*Problem requirements:* What you return must be an exact copy of the lines in the listing below between the line holding "immunohistochemical stain labels" and the line holding "of malignant glioma", inclusive, and nothing more.

*Input data:*
/---

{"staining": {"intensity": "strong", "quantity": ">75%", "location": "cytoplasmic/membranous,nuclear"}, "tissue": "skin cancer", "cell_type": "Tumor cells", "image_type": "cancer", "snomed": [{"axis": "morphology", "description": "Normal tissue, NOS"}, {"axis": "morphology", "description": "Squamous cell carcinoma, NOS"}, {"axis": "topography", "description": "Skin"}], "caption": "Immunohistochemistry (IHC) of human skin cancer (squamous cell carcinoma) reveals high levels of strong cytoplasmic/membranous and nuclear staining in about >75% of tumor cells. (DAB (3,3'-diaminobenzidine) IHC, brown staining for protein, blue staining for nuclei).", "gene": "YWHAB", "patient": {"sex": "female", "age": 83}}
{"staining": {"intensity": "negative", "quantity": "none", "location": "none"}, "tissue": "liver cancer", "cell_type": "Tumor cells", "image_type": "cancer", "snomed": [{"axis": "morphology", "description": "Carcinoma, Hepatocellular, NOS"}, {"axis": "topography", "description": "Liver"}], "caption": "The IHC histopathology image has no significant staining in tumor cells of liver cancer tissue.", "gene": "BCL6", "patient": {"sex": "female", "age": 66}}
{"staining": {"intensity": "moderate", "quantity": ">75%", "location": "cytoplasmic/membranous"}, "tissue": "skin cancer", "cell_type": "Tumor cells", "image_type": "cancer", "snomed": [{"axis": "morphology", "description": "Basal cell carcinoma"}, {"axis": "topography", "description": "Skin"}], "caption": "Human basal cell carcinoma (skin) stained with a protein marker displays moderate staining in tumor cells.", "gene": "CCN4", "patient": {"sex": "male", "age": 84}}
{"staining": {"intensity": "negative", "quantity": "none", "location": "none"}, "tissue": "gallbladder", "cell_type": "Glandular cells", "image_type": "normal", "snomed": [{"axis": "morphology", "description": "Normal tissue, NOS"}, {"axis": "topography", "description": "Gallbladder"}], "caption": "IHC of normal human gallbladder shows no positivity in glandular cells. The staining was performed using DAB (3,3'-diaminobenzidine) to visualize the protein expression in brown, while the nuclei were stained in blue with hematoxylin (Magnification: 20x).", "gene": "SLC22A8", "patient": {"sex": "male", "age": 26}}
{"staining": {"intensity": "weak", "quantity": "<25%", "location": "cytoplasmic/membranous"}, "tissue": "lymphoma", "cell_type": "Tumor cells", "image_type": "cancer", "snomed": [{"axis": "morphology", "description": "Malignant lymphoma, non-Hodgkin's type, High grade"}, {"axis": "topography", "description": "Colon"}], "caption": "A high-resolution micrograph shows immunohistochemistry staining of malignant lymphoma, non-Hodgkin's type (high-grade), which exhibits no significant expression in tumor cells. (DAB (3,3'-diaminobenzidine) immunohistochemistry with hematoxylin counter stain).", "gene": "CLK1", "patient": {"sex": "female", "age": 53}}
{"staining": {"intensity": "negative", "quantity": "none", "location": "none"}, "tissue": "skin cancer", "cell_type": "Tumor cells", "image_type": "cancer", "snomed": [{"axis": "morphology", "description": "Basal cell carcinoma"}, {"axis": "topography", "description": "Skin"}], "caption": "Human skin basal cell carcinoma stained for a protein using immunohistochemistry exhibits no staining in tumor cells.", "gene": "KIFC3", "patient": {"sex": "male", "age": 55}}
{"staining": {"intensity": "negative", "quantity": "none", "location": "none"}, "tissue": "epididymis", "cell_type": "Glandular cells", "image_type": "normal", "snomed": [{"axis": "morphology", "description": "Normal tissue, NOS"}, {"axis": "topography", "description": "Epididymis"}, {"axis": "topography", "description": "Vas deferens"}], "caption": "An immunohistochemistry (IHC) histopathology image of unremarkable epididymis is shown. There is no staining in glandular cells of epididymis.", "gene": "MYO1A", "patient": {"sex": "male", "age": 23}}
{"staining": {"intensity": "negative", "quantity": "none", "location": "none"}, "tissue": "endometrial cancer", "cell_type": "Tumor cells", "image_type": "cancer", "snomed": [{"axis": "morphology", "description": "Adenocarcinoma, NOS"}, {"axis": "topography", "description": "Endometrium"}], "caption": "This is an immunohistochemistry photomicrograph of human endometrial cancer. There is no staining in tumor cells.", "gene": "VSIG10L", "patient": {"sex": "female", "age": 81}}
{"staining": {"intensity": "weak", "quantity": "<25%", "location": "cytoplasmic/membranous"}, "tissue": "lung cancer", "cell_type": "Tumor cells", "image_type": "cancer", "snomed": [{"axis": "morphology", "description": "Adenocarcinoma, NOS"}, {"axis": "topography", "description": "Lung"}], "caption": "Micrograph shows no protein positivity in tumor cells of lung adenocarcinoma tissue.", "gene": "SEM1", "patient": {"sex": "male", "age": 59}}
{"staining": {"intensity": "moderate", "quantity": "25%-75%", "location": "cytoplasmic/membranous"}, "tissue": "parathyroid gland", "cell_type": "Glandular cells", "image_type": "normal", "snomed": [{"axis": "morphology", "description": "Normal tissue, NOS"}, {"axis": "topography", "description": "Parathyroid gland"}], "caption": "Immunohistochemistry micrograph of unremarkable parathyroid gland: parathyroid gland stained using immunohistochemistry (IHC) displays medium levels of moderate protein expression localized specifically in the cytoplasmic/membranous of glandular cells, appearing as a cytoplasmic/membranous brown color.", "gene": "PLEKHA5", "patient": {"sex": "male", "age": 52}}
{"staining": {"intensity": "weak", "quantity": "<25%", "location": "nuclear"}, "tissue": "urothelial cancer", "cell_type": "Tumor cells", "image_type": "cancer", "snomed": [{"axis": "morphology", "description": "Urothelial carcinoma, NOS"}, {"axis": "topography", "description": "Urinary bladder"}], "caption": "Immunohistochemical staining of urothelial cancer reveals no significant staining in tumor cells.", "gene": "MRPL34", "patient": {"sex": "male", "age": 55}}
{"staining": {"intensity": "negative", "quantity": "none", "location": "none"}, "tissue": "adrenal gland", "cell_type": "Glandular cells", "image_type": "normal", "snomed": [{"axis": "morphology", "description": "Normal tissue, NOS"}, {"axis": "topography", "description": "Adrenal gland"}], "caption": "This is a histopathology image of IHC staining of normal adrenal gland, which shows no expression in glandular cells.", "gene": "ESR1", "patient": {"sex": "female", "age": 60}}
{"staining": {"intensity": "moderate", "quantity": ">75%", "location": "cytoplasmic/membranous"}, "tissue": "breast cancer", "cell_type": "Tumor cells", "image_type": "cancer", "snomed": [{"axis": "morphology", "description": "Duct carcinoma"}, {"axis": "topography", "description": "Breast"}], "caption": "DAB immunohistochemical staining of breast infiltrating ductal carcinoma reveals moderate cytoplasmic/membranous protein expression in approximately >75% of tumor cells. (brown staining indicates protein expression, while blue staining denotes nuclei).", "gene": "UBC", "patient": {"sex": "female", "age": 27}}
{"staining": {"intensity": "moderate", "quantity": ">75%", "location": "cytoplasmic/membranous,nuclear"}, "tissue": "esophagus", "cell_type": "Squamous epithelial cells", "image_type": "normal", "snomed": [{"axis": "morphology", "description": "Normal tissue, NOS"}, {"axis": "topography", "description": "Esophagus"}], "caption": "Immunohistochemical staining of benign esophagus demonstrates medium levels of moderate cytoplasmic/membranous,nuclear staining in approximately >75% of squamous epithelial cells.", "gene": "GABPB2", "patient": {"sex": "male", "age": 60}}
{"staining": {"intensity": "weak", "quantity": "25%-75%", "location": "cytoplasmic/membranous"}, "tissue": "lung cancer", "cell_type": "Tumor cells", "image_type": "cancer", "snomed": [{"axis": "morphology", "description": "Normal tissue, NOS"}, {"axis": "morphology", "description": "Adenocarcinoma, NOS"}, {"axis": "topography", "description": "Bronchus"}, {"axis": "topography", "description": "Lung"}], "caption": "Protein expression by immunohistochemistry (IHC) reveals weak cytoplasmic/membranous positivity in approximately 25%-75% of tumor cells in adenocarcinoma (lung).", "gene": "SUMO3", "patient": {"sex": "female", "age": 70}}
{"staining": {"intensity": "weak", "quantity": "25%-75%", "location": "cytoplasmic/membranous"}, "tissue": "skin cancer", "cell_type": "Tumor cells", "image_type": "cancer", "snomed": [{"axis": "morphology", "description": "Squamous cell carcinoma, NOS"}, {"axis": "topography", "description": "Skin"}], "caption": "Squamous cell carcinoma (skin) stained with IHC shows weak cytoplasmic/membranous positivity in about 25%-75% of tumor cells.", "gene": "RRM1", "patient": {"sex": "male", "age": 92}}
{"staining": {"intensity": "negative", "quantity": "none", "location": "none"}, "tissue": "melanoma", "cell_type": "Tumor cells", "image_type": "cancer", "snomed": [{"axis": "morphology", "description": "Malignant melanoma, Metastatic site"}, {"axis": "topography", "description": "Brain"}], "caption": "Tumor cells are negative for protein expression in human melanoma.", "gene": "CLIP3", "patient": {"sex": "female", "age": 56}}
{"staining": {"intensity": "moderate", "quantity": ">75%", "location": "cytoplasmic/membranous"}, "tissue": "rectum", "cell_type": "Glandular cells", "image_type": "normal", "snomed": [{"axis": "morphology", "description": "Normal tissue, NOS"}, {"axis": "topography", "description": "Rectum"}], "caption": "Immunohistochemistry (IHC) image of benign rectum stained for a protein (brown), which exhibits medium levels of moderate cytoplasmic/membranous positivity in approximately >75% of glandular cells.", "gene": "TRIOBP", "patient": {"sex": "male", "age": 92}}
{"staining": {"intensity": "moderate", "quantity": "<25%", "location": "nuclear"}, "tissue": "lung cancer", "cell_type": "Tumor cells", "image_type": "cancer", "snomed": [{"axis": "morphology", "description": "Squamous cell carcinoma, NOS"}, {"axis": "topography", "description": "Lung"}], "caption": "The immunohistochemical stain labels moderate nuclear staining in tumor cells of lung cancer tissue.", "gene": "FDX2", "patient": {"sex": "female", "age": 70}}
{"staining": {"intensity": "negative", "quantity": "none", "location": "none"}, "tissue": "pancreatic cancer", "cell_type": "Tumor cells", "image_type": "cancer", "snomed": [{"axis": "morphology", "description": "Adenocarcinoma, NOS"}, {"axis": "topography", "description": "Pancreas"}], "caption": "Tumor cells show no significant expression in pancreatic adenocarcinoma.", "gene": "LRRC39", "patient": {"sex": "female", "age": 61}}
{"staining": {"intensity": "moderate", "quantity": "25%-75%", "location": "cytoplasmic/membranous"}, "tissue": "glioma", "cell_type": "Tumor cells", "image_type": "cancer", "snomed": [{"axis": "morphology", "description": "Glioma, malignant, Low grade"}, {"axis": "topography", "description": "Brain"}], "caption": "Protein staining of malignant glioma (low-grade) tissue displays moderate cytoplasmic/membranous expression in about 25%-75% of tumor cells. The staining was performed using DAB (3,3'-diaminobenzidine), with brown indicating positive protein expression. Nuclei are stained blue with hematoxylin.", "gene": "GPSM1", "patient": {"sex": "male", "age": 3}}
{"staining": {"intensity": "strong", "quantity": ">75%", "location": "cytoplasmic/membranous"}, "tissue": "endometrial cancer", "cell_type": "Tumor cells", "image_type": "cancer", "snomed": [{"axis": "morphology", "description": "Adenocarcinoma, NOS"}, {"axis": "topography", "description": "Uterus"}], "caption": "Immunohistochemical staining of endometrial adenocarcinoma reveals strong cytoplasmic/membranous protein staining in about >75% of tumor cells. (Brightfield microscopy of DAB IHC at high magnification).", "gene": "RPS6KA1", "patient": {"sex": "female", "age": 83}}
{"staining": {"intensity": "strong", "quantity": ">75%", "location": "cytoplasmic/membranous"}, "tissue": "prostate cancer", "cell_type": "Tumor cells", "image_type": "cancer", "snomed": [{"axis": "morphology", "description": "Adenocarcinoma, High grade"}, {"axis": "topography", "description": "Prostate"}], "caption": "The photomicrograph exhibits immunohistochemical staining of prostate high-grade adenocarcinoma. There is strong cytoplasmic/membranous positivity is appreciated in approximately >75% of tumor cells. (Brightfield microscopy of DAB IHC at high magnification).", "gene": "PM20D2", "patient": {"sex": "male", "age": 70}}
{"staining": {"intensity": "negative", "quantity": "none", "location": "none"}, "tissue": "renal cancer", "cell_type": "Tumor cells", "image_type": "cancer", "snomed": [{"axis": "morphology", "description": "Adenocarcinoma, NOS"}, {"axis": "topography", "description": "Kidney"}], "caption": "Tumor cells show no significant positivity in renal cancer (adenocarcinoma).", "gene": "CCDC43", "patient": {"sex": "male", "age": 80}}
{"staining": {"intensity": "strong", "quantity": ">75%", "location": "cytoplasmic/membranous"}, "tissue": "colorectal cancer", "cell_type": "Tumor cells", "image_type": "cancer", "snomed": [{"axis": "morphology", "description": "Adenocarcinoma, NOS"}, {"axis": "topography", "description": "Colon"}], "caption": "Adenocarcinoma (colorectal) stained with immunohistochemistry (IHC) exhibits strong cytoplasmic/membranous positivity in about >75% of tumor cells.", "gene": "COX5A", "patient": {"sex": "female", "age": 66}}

\---

*Exercise result:*
{"staining": {"intensity": "moderate", "quantity": "<25%", "location": "nuclear"}, "tissue": "lung cancer", "cell_type": "Tumor cells", "image_type": "cancer", "snomed": [{"axis": "morphology", "description": "Squamous cell carcinoma, NOS"}, {"axis": "topography", "description": "Lung"}], "caption": "The immunohistochemical stain labels moderate nuclear staining in tumor cells of lung cancer tissue.", "gene": "FDX2", "patient": {"sex": "female", "age": 70}}
{"staining": {"intensity": "negative", "quantity": "none", "location": "none"}, "tissue": "pancreatic cancer", "cell_type": "Tumor cells", "image_type": "cancer", "snomed": [{"axis": "morphology", "description": "Adenocarcinoma, NOS"}, {"axis": "topography", "description": "Pancreas"}], "caption": "Tumor cells show no significant expression in pancreatic adenocarcinoma.", "gene": "LRRC39", "patient": {"sex": "female", "age": 61}}
{"staining": {"intensity": "moderate", "quantity": "25%-75%", "location": "cytoplasmic/membranous"}, "tissue": "glioma", "cell_type": "Tumor cells", "image_type": "cancer", "snomed": [{"axis": "morphology", "description": "Glioma, malignant, Low grade"}, {"axis": "topography", "description": "Brain"}], "caption": "Protein staining of malignant glioma (low-grade) tissue displays moderate cytoplasmic/membranous expression in about 25%-75% of tumor cells. The staining was performed using DAB (3,3'-diaminobenzidine), with brown indicating positive protein expression. Nuclei are stained blue with hematoxylin.", "gene": "GPSM1", "patient": {"sex": "male", "age": 3}}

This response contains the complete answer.